The soundtrack is English 2.0 DTS-HD Master Audio. Optional English SDH subtitles are available. Dialogue is clear and distinct. Sound effects include a rain storm, wind blowing through trees, and a crackling fire. Ambient noise is heard during a party scene. Miklos Rozsa’s score is overly grandiose (this is not Ben-Hur) and often swells at suspenseful moments, leading us to expect some momentous revelation, but the cues are false, raising expectations for undeliverable payoffs. The narration by Joan Bennett as Celia should have been used much more sparingly.
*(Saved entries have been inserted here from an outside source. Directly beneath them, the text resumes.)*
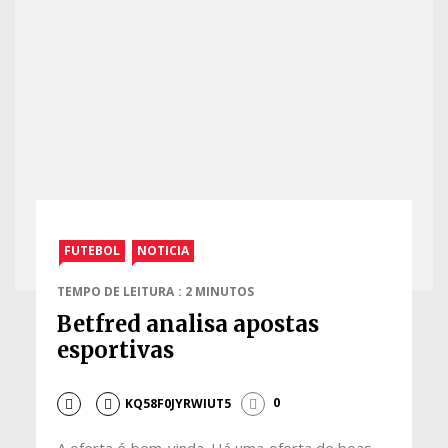
FUTEBOL
NOTICIA
TEMPO DE LEITURA : 2 MINUTOS
Betfred analisa apostas
esportivas
KQ58F0JYRWIUT5
0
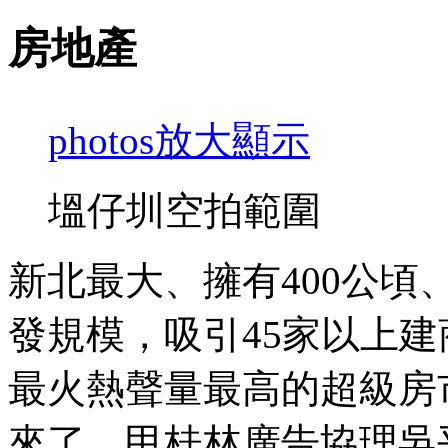
房地產
photos
放大顯示
塭仔圳空拍範圍
新北最大、擁有400公頃
發規模，吸引45家以上建
最火熱聲量最高的超級房
來了。甲桂林廣告協理吳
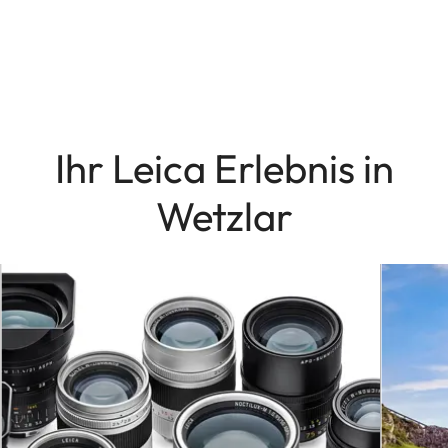
Ihr Leica Erlebnis in
Wetzlar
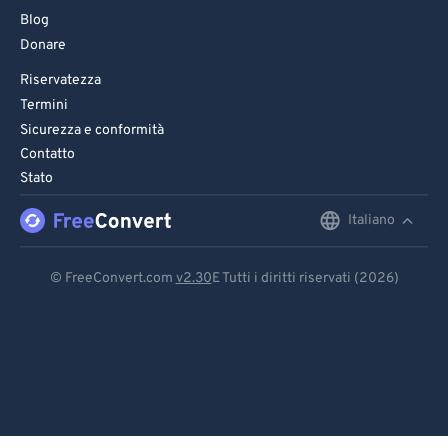
Blog
Donare
Riservatezza
Termini
Sicurezza e conformità
Contatto
Stato
Italiano
English
Deutsch
© FreeConvert.com
v2.30
E Tutti i diritti riservati (2026)
Español
Français
Português
Italiano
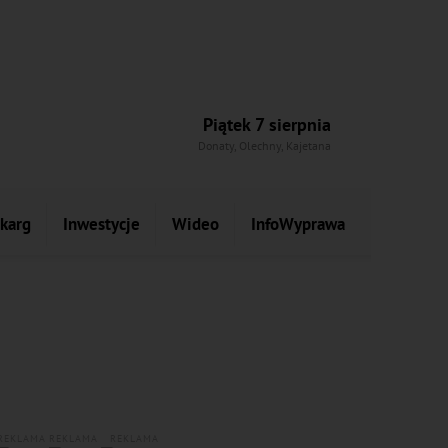
Piątek 7 sierpnia
Donaty, Olechny, Kajetana
skarg
Inwestycje
Wideo
InfoWyprawa
REKLAMA
REKLAMA
REKLAMA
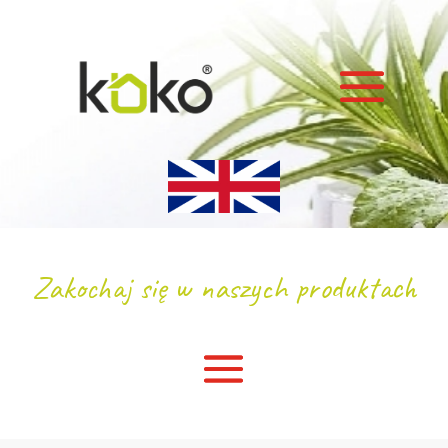
Zakochaj się w naszych produktach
It’s a lazy way to do the job that should have been the province of the script, the actors, and the director.

Bonus materials on the Region A Blu-ray release from Kino Lorber include the following:

  • Audio Commentary by Alan K. Rode
  • The Woman in the Window Trailer (1:45)
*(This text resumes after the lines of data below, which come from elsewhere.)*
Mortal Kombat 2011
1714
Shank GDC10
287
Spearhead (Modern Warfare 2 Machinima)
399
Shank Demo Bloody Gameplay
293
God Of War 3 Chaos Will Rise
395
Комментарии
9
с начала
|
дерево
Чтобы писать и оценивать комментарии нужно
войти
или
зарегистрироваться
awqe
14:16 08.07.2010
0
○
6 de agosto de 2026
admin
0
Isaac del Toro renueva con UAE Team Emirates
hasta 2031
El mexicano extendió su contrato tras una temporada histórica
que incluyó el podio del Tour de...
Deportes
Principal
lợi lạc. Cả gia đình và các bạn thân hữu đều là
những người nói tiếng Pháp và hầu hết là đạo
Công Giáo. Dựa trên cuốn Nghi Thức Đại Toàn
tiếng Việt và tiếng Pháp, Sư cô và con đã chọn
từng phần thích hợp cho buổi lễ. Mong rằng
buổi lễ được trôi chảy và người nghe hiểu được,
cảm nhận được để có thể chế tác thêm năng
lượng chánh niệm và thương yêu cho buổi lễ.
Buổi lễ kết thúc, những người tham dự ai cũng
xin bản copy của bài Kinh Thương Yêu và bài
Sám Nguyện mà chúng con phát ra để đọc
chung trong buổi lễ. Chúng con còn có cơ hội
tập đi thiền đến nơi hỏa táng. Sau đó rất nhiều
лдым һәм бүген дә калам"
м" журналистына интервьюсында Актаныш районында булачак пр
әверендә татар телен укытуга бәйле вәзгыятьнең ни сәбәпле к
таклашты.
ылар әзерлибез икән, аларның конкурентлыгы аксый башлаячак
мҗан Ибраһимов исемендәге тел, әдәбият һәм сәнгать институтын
  • The Mad Doctor Trailer (2:09)
  • The Web Trailer (2:17)
  • Alias Nick Beal Trailer (2:23)
  • Night Has a Thousand Eyes Trailer (2:23)
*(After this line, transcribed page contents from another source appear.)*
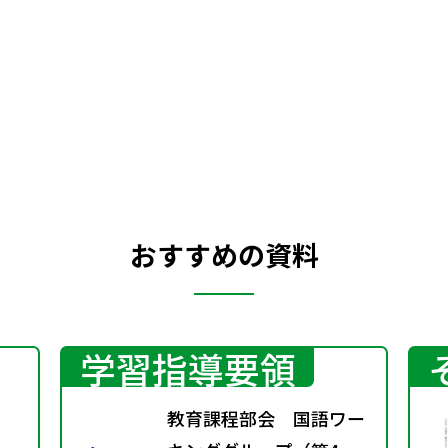
おすすめの資料
学習指導要領
教育課程部会 国語ワー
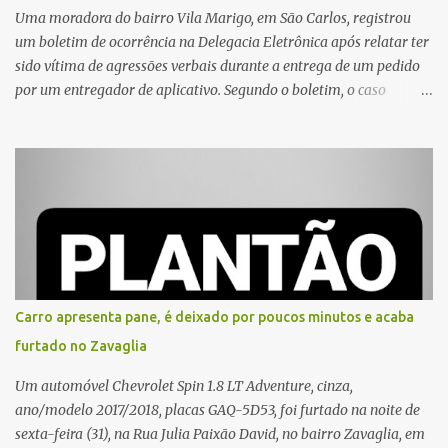
Uma moradora do bairro Vila Marigo, em São Carlos, registrou
um boletim de ocorrência na Delegacia Eletrônica após relatar ter
sido vítima de agressões verbais durante a entrega de um pedido
por um entregador de aplicativo. Segundo o boletim, o caso
ocorreu por volta das 17h de sexta-feira (31). A mulher afirmou
que o entregador teria acionado o interfone de forma equivocada
e, em seguida, passou a gritar em frente ao prédio, chamando a
atenção de moradores e de pessoas que estavam nas
proximidades. Ainda conforme o registro policial, a vítima relatou
que, ao receber a entrega, voltou a ser ofendida com palavras de
baixo calão e insultos. Ela informou à Polícia Civil que mora
sozinha e que se sentiu ameaçada, coagida e humilhada com a
situação. Fonte: São Carlos Agora
Carro apresenta pane, é deixado por poucos minutos e acaba
furtado no Zavaglia
Um automóvel Chevrolet Spin 1.8 LT Adventure, cinza,
ano/modelo 2017/2018, placas GAQ-5D53, foi furtado na noite de
sexta-feira (31), na Rua Julia Paixão David, no bairro Zavaglia, em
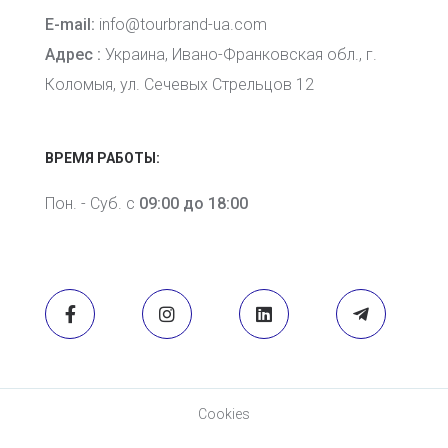
E-mail:
info@tourbrand-ua.com
Адрес :
Украина, Ивано-Франковская обл., г.
Коломыя, ул. Сечевых Стрельцов 12
ВРЕМЯ РАБОТЫ:
Пон. - Суб. с
09:00 до 18:00
Cookies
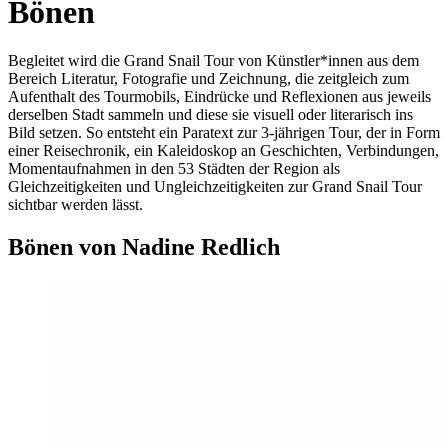
Bönen
Begleitet wird die Grand Snail Tour
von Künstler*innen aus dem
Bereich Literatur, Fotografie und Zeichnung, die zeitgleich zum
Aufenthalt des Tourmobils, Eindrücke und Reflexionen aus jeweils
derselben Stadt sammeln und diese sie visuell oder literarisch ins
Bild setzen. So entsteht ein Paratext zur 3-jährigen Tour, der in Form
einer Reisechronik, ein Kaleidoskop an Geschichten, Verbindungen,
Momentaufnahmen in den 53 Städten der Region als
Gleichzeitigkeiten und Ungleichzeitigkeiten zur Grand Snail Tour
sichtbar werden lässt.
Bönen von Nadine Redlich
  • Love Letters Trailer (2:48)
  • So Evil My Love Trailer (1:59)
  • Human Desire Trailer (1:57)

Audio Commentary – Author and film historian Alan K. Rode describes Secret Beyond the Door as a “checkered... unfortunate film that tarnished the... career of (Fritz) Lang and nearly everyone else prominently involved in the picture.” Rode provides an extensive overview of the career of Lang and discusses both his European and American pictures. The animated dream sequence that opens the film was created by the Disney studio. Lang wanted to use a second actor for the voiceover narration but he was overridden and Joan Bennett provided the post-production narration instead. Secret Beyond the Door is emblematic of how a director’s personal life can affect his work. The director originally wanted James Mason for the role of Mark, but Mason turned it down and Lang cast Redgrave after seeing his performance in Dead of Night. Redgrave admired Lang’s films and was eager to work with him, thinking he could learn a lot, but he began to wilt under Lang’s pressure and lost confidence because of the director’s incessant criticism. Lang left his native Germany when the Nazi government banned his films, but not all directors who left Europe for America became successful. Lang had to learn a new language and acclimate himself to Hollywood’s studio system. His tyrannical manner with actors made many enemies and earned him the designation “stormtrooper of Hollywood directors.” Henry Fonda likened Lang to a puppeteer manipulating and micromanaging actors. Lang felt that Alfred Hitchcock stole ideas from him without attribution. Lang’s camera “is supple; it just glides.” After Universal merged with International Pictures, the studio started making more prestigious films. Though Joan Bennet’s sister Constance Bennett was earning $30,000 a week in the early 1930s, Joan enjoyed the longer lasting career. Secret Beyond the Door is notable in that it provided a new spin to film noir, using psychological themes rather than those of returned, disaffected servicemen. Lang aimed this film at a niche rather than a mainstream audience and it did not fare well at the box office. Critics were put off by the film’s “wall of implausibility.” Among Lang’s more famous films are M, The Testament of Dr. Mabuse, Fury, The Big Heat, and Clash by Night. His final film as director was 1960’s Journey to the Lost City.

Fritz Lang had greater success with other films noir, specifically Scarlet Street and Ministry of Fear. Secret Beyond the Door was made at a time when his career was waning and he was not at the top of his game. There are good moments in terms of photography, suspense, and atmosphere, but the film relies too much on simplistic movie psychology and endless narration that creates unwarranted complexity where there should be straightforward narrative. The ending appears terribly abrupt, as if Lang succumbed to Hollywood’s prevailing penchant for a crowd-pleasing conclusion.